[Stored dataset items]
== Segment start ==
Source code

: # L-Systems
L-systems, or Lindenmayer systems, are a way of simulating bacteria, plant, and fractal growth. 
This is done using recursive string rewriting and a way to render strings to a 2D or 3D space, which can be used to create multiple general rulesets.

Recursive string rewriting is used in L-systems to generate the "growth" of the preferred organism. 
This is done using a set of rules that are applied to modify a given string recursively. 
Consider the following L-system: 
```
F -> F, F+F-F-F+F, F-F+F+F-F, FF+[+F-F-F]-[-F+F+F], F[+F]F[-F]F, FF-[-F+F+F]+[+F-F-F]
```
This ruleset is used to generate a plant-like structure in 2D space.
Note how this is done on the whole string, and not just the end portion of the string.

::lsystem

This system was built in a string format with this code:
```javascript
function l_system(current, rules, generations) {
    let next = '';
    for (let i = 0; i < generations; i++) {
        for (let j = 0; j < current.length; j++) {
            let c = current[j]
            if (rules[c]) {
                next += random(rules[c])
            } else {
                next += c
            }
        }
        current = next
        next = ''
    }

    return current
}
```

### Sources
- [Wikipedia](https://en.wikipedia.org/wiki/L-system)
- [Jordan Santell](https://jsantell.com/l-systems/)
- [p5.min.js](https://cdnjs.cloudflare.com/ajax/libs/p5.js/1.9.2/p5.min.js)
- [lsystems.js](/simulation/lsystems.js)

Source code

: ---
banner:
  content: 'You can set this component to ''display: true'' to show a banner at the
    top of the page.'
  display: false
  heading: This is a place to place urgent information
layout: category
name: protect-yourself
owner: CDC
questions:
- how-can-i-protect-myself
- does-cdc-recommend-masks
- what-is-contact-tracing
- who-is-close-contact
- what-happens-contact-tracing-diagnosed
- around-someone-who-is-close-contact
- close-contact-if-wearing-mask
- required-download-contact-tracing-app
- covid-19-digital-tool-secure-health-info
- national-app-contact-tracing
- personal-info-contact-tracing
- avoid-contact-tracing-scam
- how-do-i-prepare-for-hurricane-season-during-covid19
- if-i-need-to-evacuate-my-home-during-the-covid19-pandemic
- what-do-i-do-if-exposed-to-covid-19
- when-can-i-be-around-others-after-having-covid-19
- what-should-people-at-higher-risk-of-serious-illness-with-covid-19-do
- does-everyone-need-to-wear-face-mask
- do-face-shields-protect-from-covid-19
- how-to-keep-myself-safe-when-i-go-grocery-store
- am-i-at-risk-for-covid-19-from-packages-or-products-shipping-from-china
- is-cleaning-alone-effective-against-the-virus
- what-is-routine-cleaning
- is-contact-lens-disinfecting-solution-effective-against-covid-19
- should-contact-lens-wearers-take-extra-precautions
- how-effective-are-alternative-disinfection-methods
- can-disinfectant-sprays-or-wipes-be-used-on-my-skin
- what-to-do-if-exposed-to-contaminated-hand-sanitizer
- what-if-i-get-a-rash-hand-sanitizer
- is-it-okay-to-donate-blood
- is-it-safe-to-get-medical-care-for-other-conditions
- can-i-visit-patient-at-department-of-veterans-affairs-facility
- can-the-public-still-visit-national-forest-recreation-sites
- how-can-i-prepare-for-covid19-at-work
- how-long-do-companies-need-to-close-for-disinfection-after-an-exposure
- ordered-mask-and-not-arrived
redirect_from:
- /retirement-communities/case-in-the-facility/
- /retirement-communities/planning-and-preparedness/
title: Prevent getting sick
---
== Segment end ==
Task directions:
Going through the records above, count the lines that hold the string "with" and give only the total.

Task result:
2